Oasis Shriners were also vigilant during wartime, and celebrated with the rest of the

world at the end of each conflict. In the October 1945 issue of the Desert Dust,

Imperial Potentate William H. Woodfield Jr. said of World War II Shrine veterans:

"More than 50,000 fellow Nobles of the Mystic Shrine served their country in the

military forces during this worst of wars.

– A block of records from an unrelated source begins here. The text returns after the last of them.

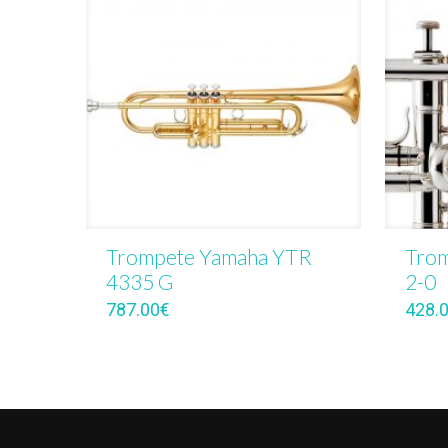
Trompete Yamaha YTR
Trom
4335 G
2-0
787.00
€
428.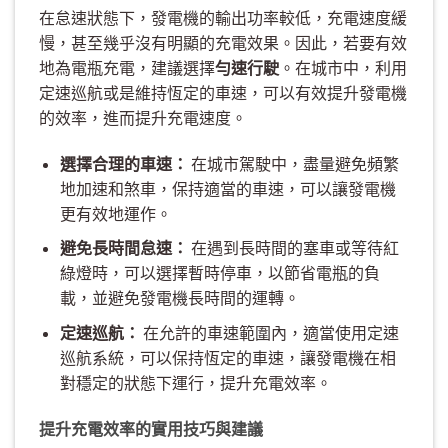
在怠速狀態下，發電機的輸出功率較低，充電速度緩
慢，甚至幾乎沒有明顯的充電效果。因此，若要有效
地為電瓶充電，建議選擇
勻速行駛
。在城市中，利用
定速巡航或是維持恆定的車速，可以有效提升發電機
的效率，進而提升充電速度。
選擇合理的車速：
在城市駕駛中，盡量避免頻繁
地加速和煞車，保持適當的車速，可以讓發電機
更有效地運作。
避免長時間怠速：
在遇到長時間的塞車或等待紅
綠燈時，可以選擇暫時停車，以節省電瓶的負
載，並避免發電機長時間的運轉。
定速巡航：
在允許的車速範圍內，適當使用定速
巡航系統，可以保持恆定的車速，讓發電機在相
對穩定的狀態下運行，提升充電效率。
提升充電效率的實用技巧與建議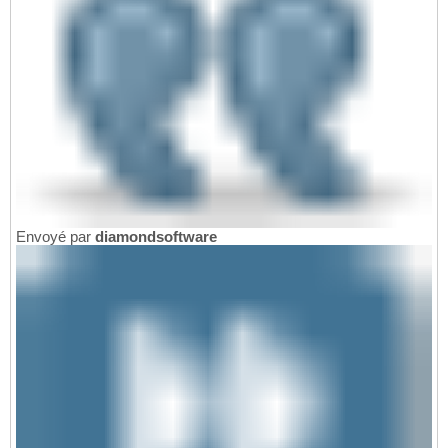
Envoyé par
diamondsoftware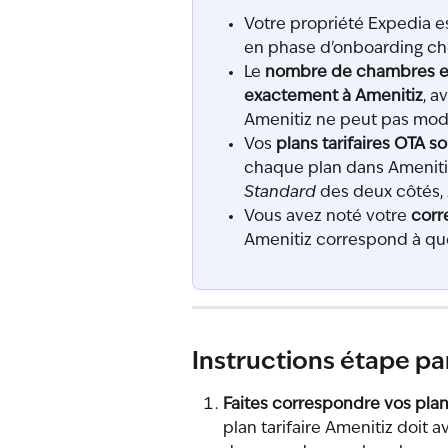
Votre propriété Expedia es
en phase d'onboarding che
Le 
nombre de chambres et
exactement à Amenitiz
, a
Amenitiz ne peut pas modi
Vos 
plans tarifaires OTA s
chaque plan dans Amenitiz
Standard
 des deux côtés, 
Vous avez noté votre 
corr
Amenitiz correspond à qu
Instructions étape pa
Faites correspondre vos plans
plan tarifaire Amenitiz doit a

Many will not return. Their names are marked

by a gold star on our rolls of honor". "To these men whom we all knew and to all who

made the supreme sacrifice, and to their families and friends, there are no words

to express our humble gratitude and thanks for their deeds," Imperial Sir William said. 

 
 
 

Also during the growth of Shrinedom in the 20th Century came expansion of the organization in the Carolinas. Omar Temple was

chartered in Charleston, S.C., in 1907, Sudan Temple in New Burn, N.C., in 1917, Greenville's Hejaz in 1920,

Columbia's Jamil in 1974 and Raleigh's Amran in 1976.

 

 
 

One of the most significant modern milestones for Oasis came in 1987, with the

construction of its new headquarters mosque in the University City area of north

Charlotte after spending virtually all of its first 90-odd years in downtown Charlotte.

 

Ground was broken at the new building on March 20, 1987, in a ceremony attended by

local government, civic and political leaders along with representation for the nobility

throughout the Carolinas and on the Imperial level. A week later a commemorative

plaque was installed by the Grand Lodge of AF & AM of N.C. by Grand Master

Bud McCall and Oasis Potentate Tommy Arakas.

 

 
 

The completed 55,000 square-foot building, complete with it enormous auditorium, practice area, meeting rooms,

offices and restaurant, was dedicated in June 1988. Oasis, with some 5,500 members, still stands as the

"Largest" of All the 193 temples in North America. A combined membership of more than one quarter of a million

is governed by the Imperial Council, the chief executive officer is the Imperial Potentate, elected each

year in July for a one-year term. The Shriners International general offices are in Tampa, Fla.